Stored data section start

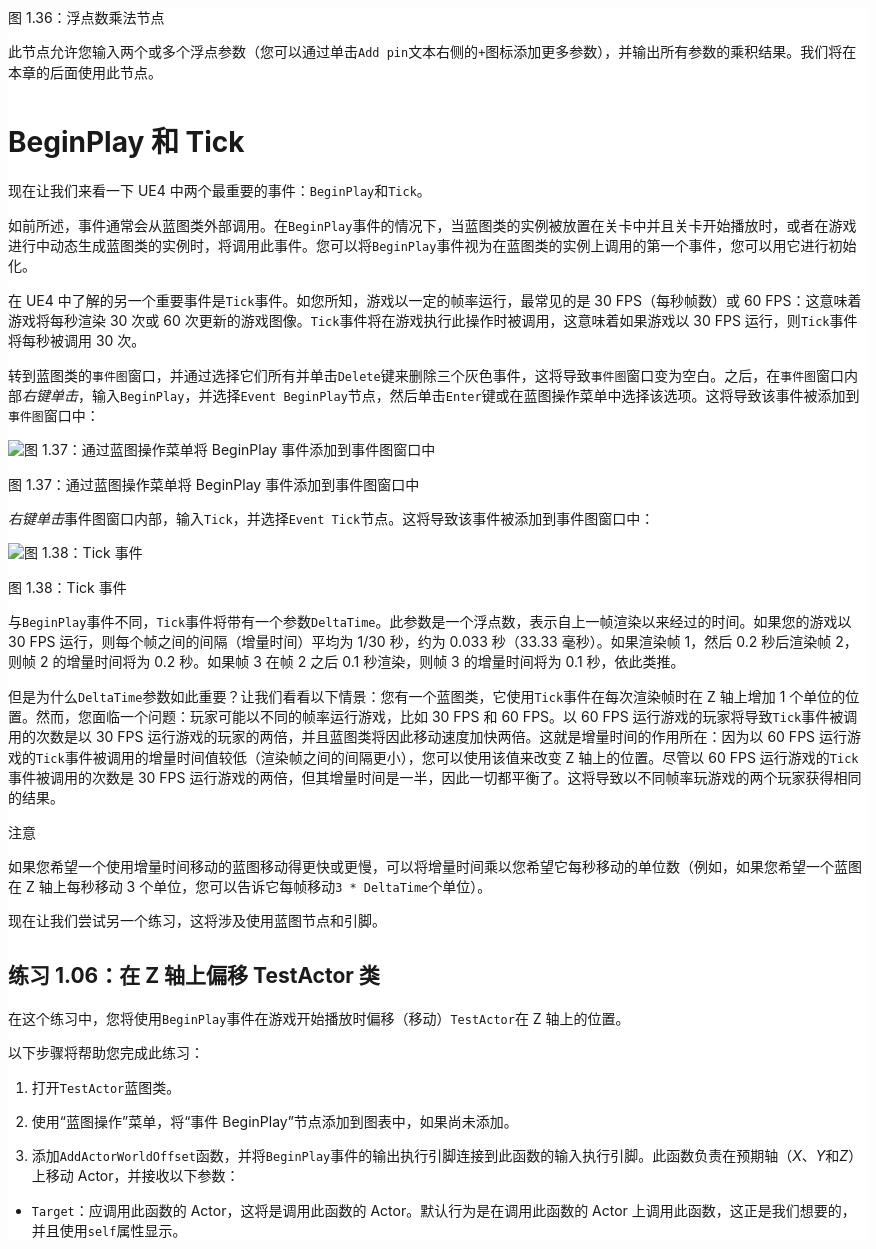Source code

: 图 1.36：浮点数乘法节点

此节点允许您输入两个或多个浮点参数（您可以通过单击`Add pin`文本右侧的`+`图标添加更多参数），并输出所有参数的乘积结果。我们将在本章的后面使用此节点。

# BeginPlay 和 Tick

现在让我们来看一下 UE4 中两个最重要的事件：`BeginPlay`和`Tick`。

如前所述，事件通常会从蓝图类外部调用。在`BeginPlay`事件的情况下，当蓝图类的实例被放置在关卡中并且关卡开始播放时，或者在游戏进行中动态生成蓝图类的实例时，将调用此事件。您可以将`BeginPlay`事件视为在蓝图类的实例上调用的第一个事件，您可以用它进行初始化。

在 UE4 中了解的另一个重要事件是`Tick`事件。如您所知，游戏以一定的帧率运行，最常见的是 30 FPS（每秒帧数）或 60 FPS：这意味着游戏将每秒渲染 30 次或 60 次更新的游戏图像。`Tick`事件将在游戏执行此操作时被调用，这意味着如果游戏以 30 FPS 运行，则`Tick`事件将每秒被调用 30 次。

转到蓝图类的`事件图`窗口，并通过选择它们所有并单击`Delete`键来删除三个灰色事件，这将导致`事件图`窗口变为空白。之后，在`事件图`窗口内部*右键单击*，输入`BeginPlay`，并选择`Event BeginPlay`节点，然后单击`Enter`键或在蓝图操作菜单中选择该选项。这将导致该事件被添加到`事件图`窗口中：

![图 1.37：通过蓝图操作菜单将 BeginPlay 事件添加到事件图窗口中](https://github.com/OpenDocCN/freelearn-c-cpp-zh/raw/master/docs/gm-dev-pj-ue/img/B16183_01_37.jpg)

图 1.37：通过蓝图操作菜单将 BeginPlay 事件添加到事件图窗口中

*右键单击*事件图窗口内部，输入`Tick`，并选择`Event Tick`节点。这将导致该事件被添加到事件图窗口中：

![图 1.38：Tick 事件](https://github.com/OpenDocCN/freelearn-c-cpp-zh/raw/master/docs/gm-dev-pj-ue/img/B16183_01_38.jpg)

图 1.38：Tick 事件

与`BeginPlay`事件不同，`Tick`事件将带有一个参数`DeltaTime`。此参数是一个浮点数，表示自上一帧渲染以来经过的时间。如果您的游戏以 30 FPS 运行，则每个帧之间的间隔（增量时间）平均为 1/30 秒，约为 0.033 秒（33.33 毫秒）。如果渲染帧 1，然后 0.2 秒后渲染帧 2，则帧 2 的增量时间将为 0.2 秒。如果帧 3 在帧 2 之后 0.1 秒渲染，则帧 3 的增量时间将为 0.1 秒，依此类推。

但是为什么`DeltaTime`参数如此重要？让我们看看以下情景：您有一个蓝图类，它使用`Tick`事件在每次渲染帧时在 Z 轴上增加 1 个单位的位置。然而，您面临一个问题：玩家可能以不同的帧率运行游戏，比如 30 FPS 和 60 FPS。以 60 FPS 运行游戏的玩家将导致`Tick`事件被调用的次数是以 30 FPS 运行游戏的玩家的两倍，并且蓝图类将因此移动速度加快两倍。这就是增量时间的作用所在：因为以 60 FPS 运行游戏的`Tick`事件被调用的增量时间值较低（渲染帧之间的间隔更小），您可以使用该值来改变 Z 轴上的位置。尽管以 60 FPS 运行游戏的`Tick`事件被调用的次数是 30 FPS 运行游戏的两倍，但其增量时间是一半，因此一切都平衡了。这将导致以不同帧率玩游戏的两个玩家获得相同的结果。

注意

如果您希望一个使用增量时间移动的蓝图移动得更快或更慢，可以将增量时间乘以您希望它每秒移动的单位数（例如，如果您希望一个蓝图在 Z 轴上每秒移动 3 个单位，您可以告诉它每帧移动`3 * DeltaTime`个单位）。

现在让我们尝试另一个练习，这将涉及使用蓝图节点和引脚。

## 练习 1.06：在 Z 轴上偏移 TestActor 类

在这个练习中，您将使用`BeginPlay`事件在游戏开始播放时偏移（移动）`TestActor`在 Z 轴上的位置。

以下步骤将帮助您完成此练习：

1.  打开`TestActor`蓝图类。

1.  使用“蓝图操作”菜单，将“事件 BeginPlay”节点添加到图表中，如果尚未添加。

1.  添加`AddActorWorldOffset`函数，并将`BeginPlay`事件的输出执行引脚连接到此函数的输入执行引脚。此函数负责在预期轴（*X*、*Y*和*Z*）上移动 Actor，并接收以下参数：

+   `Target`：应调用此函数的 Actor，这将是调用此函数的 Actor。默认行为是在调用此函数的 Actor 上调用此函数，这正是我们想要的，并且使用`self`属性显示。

Stored data section end
Stored data section start

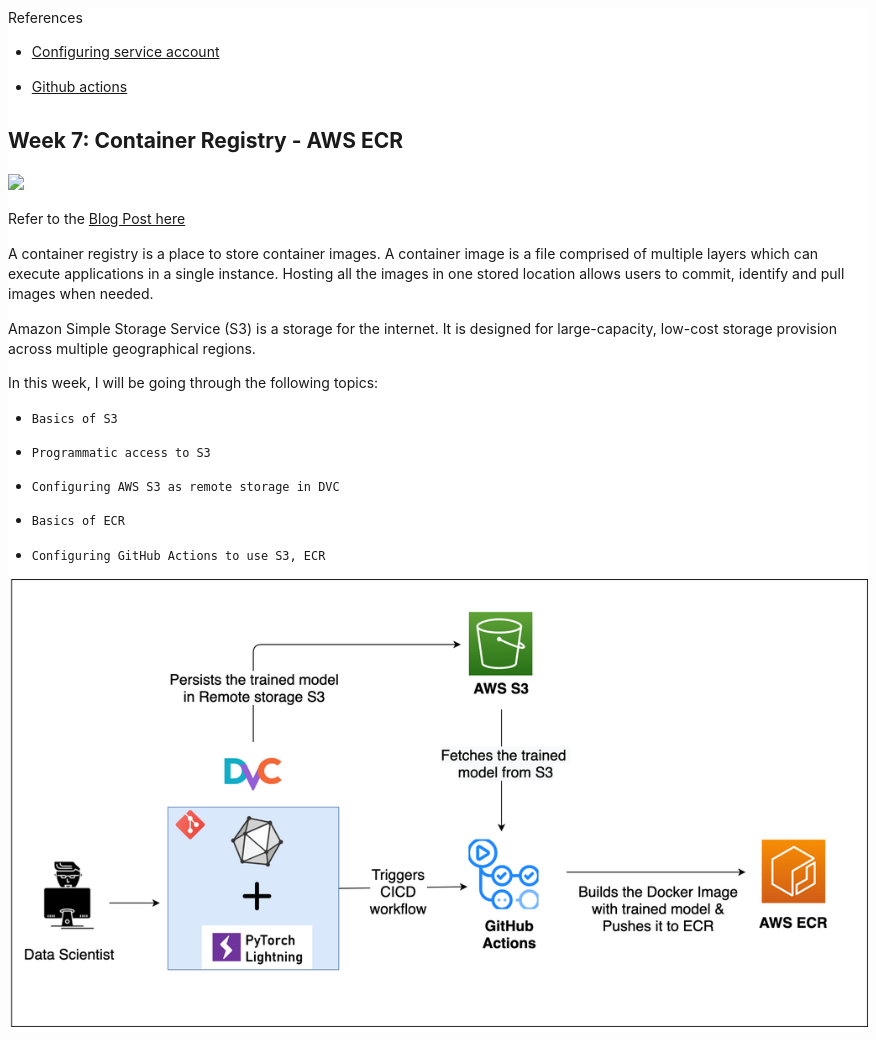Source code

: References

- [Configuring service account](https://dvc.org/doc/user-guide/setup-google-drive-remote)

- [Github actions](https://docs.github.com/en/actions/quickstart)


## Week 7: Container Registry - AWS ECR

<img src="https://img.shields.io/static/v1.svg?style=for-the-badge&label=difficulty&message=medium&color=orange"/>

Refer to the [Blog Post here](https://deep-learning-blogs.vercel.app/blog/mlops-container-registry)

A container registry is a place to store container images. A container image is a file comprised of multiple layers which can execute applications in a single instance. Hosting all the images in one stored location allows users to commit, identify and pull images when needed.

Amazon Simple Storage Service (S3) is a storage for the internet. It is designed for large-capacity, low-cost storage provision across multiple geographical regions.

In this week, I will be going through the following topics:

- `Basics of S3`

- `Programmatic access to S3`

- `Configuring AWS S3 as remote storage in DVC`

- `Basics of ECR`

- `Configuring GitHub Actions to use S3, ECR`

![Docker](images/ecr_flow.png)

Stored data section end

Work task:
Return every line from the entries above that contains the word "Configuring".

Output for this task:
- [Configuring service account](https://dvc.org/doc/user-guide/setup-google-drive-remote)
- `Configuring AWS S3 as remote storage in DVC`
- `Configuring GitHub Actions to use S3, ECR`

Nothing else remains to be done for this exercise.